Das kleine Waldstück im Odenwald ist auch deshalb so interessant, weil es ideale Voraussetzungen für eben solche Beobachtungen bietet. "Wir haben hier hauptsächlich bis zu 170 Jahre alte Buchen stehen, dazu viele Habitatbäume, also Bäume, die von Käfern und Insekten bewohnt werden", sagt Karin Kleber, Umweltberaterin der Gemeinde Brensbach. Noch dazu habe der Wald bereits jetzt eine rege Fauna, vor allem Vögel seien hier heimisch. Auch der üppige Unterwuchs und die Abwechslung von lichten und schattigen Bereichen biete perfekte Bedingungen.

In den nächsten 30 Jahren darf der Mensch nun nicht mehr in die Entwicklung des Waldes eingreifen - 30 Jahre, in denen viel passieren wird, wie Kleber schildert. Bäume werden nicht gefällt, Laub bleibt liegen und kann verrotten und auch totes Holz wird nicht weggeräumt und bietet so zusätzliche Lebensräume für so manches krabbelnde und kriechende Tier. "Durch diesen Kreislauf von Wachsen, Leben und Verfall kann sich der Wald einfach wieder normal entwickeln, weil ihm keine Nährstoffe entzogen werden“, erklärt Kleber. "Genau das macht einen natürlichen Wald aus."

Urwälder frei zugänglich

Ausgesperrt wird der Mensch aber nicht. "Der Wald bleibt uns als Menschen natürlich weiterhin erhalten. Wer möchte, ist herzlich eingeladen, unseren Wald auch in Zukunft zu betrachten und zu erkunden", verspricht Brensbachs Bürgermeister Rainer Müller (SPD). Das Ministerium sieht in seinen Naturwäldern die Möglichkeit, "unberührte Natur und das Zusammenspiel der Arten zu erleben".

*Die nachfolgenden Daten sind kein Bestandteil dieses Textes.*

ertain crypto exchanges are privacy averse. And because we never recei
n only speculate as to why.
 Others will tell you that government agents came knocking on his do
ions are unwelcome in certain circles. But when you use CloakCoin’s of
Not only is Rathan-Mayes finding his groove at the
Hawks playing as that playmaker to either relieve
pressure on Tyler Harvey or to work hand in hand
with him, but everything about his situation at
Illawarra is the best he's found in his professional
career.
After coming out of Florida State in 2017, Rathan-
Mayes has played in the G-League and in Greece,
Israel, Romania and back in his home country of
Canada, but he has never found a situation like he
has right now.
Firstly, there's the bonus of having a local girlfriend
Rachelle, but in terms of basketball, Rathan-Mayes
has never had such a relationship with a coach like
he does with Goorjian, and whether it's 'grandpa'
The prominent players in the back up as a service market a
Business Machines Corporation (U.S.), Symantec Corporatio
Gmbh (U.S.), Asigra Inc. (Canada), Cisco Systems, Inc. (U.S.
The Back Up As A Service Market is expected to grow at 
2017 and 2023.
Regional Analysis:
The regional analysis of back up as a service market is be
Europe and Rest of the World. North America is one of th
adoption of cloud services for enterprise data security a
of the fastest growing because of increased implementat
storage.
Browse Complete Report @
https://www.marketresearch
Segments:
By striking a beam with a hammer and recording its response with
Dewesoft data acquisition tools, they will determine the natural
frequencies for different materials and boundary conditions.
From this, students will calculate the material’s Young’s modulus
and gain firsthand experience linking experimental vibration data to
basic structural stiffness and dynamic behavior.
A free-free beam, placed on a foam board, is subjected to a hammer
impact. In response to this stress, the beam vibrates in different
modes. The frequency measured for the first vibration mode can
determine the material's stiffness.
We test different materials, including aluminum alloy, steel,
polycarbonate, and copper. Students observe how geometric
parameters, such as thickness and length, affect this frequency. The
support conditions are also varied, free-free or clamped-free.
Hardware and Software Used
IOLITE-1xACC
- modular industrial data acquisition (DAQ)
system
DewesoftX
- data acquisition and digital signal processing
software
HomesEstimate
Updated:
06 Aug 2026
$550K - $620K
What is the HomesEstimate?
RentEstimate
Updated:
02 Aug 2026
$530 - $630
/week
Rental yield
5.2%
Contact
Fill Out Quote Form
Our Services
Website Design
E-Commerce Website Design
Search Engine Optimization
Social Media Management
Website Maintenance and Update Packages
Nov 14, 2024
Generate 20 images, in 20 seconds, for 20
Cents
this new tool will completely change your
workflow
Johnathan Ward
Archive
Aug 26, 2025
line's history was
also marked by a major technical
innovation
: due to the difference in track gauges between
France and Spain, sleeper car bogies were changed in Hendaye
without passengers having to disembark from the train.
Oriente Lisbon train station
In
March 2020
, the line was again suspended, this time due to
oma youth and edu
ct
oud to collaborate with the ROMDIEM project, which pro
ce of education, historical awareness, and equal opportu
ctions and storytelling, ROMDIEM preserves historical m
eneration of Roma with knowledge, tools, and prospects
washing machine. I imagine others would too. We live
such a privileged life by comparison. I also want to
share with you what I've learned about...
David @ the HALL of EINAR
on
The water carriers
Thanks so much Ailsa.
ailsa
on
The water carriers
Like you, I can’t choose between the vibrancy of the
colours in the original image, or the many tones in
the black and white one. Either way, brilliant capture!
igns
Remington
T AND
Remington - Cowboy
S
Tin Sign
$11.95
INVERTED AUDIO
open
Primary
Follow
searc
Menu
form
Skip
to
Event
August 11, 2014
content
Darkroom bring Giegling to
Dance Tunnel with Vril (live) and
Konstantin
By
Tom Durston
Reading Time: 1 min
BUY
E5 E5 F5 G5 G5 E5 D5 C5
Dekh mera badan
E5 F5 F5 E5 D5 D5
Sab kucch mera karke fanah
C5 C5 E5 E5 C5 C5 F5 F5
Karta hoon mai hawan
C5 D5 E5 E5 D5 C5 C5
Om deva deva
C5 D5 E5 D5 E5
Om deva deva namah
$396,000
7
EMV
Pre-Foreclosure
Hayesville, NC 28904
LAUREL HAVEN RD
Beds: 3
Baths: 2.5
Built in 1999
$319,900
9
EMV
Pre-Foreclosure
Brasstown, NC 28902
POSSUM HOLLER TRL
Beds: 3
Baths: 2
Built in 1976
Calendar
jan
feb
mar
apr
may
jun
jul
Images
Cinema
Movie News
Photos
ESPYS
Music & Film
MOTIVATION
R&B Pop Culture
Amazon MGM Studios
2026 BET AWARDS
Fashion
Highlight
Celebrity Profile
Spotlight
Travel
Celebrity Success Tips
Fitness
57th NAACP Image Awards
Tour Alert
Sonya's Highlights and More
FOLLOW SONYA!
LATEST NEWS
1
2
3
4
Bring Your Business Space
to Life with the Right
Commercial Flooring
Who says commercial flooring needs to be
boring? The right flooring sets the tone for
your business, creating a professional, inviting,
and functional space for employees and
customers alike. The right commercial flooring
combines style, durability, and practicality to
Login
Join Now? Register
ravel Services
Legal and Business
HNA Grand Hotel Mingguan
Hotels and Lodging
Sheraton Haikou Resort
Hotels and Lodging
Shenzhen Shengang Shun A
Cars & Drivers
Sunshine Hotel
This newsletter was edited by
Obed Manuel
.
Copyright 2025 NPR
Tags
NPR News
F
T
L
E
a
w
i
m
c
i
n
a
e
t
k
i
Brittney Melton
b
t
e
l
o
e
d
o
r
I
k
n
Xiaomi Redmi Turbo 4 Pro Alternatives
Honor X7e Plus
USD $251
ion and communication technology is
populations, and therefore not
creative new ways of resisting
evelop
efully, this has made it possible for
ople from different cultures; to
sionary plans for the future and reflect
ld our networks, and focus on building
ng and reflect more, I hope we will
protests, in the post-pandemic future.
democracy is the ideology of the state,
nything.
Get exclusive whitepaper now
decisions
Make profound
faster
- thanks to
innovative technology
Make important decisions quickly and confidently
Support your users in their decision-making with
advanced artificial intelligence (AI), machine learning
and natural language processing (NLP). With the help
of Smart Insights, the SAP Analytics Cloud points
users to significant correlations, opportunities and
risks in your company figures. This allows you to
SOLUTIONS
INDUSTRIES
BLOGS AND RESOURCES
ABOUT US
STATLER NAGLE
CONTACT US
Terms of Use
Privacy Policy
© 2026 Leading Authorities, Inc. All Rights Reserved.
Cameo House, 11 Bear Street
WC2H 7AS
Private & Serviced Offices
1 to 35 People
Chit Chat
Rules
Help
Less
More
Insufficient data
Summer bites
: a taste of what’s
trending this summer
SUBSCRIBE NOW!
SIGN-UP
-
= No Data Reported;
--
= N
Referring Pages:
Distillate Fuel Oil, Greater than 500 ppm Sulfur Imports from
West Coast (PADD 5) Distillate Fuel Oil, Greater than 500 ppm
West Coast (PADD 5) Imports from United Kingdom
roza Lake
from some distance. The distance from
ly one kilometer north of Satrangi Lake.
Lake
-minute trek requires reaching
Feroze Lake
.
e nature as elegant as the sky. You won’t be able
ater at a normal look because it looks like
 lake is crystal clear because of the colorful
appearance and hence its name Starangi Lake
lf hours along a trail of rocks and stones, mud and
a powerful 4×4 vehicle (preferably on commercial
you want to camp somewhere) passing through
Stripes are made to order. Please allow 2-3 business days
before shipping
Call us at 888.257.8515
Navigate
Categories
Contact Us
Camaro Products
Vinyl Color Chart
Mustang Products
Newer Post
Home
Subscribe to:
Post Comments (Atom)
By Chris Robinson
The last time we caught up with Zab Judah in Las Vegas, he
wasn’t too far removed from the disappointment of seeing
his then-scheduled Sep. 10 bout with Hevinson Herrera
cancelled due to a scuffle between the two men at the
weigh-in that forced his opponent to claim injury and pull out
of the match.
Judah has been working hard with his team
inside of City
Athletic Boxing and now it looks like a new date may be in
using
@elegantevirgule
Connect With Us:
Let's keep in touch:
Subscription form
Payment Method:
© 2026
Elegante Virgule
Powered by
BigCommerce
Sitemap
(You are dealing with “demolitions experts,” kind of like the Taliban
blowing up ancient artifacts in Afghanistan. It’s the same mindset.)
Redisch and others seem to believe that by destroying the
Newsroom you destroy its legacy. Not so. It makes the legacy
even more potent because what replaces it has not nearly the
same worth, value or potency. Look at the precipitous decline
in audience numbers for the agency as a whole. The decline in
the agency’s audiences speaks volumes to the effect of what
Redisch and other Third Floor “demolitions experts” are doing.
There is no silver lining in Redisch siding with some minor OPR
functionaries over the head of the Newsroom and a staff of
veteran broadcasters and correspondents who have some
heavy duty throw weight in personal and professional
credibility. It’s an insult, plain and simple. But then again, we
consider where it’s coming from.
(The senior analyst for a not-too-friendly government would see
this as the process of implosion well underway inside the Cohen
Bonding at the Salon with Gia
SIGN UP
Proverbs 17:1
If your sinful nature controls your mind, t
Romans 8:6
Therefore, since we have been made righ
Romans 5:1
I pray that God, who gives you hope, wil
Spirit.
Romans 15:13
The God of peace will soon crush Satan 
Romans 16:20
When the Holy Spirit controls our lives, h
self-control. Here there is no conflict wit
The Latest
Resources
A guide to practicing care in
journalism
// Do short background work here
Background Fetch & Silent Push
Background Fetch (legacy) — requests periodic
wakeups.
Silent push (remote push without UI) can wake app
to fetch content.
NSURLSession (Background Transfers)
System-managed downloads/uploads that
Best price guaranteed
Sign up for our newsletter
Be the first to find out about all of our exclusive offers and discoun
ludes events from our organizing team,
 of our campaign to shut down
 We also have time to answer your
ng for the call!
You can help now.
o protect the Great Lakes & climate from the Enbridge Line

Für Brensbach bringt das Urwald-Projekt allerdings auch finanzielle Einbußen mit sich. So habe etwa der Verkauf von Holz aus dem eigenen Gemeindewald immer verlässliche Einnahmen gebracht, sagt Müller. "Der Wert für die Natur ist hier allerdings höher als der wirtschaftliche Wert, wenn wir das Waldstück weiter bewirtschaften würden", stellt der Bürgermeister fest.

Land schafft Anreize für weitere Urwälder

Um aber zu vermeiden, dass Gemeinden und private Waldbesitzer sich im Zweifelsfall doch gegen die Natur und für das Geld entscheiden, hat das Land Anreize geschaffen. Für jeden Hektar Naturwald können sogenannte Ökopunkte gesammelt werden, die dann an anderer Stelle etwa für Bauvorhaben eingesetzt werden können. Wer Naturwälder schafft, darf anderswo Flächen versiegeln. Oder positiv ausgedrückt: Wer Flächen versiegeln will, muss erst einmal etwas für die Natur tun.  

Bei Flächen über 1.000 Hektar haben Besitzer sogar die Möglichkeit, über den Wildnisfonds des Bundes einen finanziellen Ausgleich zu erhalten.

Das ist wohl auch mit ein Grund, warum die politischen Gremien in Brensbach beschlossen haben, das Urwald-Projekt ausweiten zu wollen. "Wir suchen bereits nach geeigneten Flächen", so Bürgermeister Müller. Gut möglich also, dass aus der Odenwaldgemeinde Brensbach bald die Urwaldgemeinde Brensbach wird.